彼女はエリザと同じように風を纏って空に浮いていた。
「まあ、いいや。出てきてくれたからには手伝ってくれるんだろ?」
「ええ、私はあの女を抑えるわ。ダゴンの始末は貴方、花を持たせてあげる……」
「そのセリフは聞き捨てならないわね」
突然の闖入者に警戒していたのだろう、エリザは2人の会話をずっと聞いていた。当然、早苗の見下した言い様には怒りを露にする。
「これは神殺しよ。でも神とはいえ今は強力なだけの怪異に落ちた存在。出来るでしょう?」
早苗は完全に無視した、無視して会話を続けた。
「この、小娘ぇ!」
エリザの風刃が飛んでくる。だが早苗はそれに備えて構えるようなことはせず、また無視した。

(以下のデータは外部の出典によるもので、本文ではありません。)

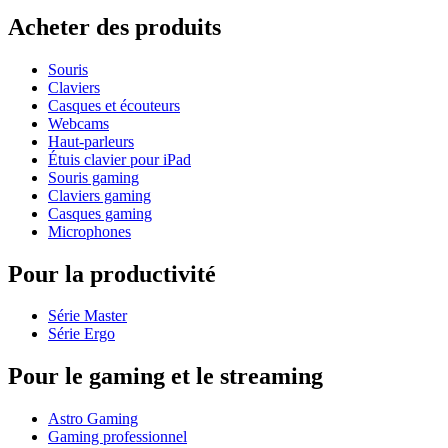
Acheter des produits
Souris
Claviers
Casques et écouteurs
Webcams
Haut-parleurs
Étuis clavier pour iPad
Souris gaming
Claviers gaming
Casques gaming
Microphones
Pour la productivité
Série Master
Série Ergo
Pour le gaming et le streaming
Astro Gaming
Gaming professionnel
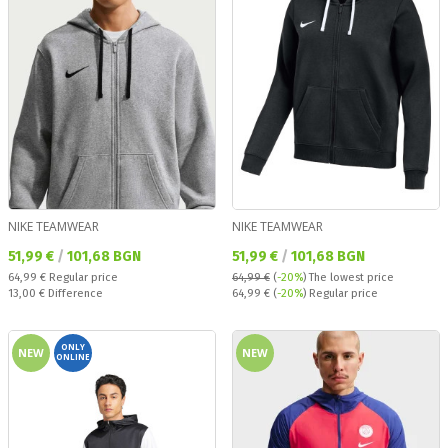
NIKE TEAMWEAR
NIKE TEAMWEAR
Текуща цена:
Текуща цена:
51,99 €
/
101,68 BGN
51,99 €
/
101,68 BGN
Regular price:
64,99 €
Regular price
64,99 €
(
-20%
)
The lowest price
Спестявате:
Regular price:
13,00 €
Difference
64,99 €
(
-20%
) Regular price
ONLY
NEW
NEW
ONLINE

風刃は早苗に当たる直前、何かに阻まれて掻き消された。早苗はノーリアクション。まるで何事も無かったかのようだ。真はそんな彼女に苦笑しながら答えた。
「殺せるかどうかはわからない。でも、なんだか不安な気分じゃない。だからきっと上手くいく」
真の答えは勢い付いてるでもなく、引いている訳でもない。落ち着いた貫禄のあるものだ。早苗は真の答えに満足そうに笑う。

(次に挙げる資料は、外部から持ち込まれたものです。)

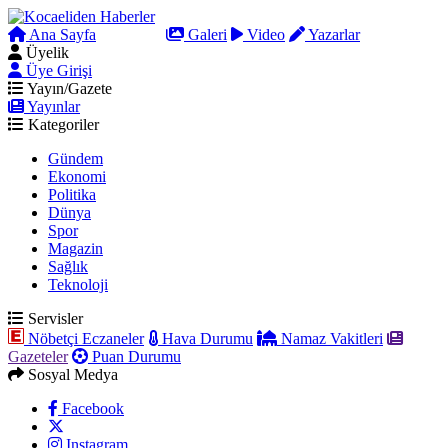
Ana Sayfa
Arama
Galeri
Video
Yazarlar
Üyelik
Üye Girişi
Yayın/Gazete
Yayınlar
Kategoriler
Gündem
Ekonomi
Politika
Dünya
Spor
Magazin
Sağlık
Teknoloji
Servisler
Nöbetçi Eczaneler
Hava Durumu
Namaz Vakitleri
Gazeteler
Puan Durumu
Sosyal Medya
Facebook
Instagram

「クスクス……貴方からそんな自信満々のセリフが聞けるなんて思わなかった。それでは私はアレのお相手をして参ります。ダゴンは成長した貴方にお任せいたしますわ」
最後だけお嬢様口調だった。真は知っている、こうなった彼女は最高の戦果を上げられるのだと。
「それからこれはついでですわ……」
早苗はそう言うと、物凄い速さで詠唱を始めた。真や荒を大きく上回るペースで術式を組み上げていく。膨大な魔力が針の穴を通すような正確な制御で式を奔る。
「かの者たちに祝福と癒しを与えん!」
真たち全員に暖かい光が降り注ぎ、傷を癒す。癒しと解呪そして助勢の力を持つ白魔術だ。疲れと痛みがたちまち抜け気絶していた陸とマリオンも目を覚ました。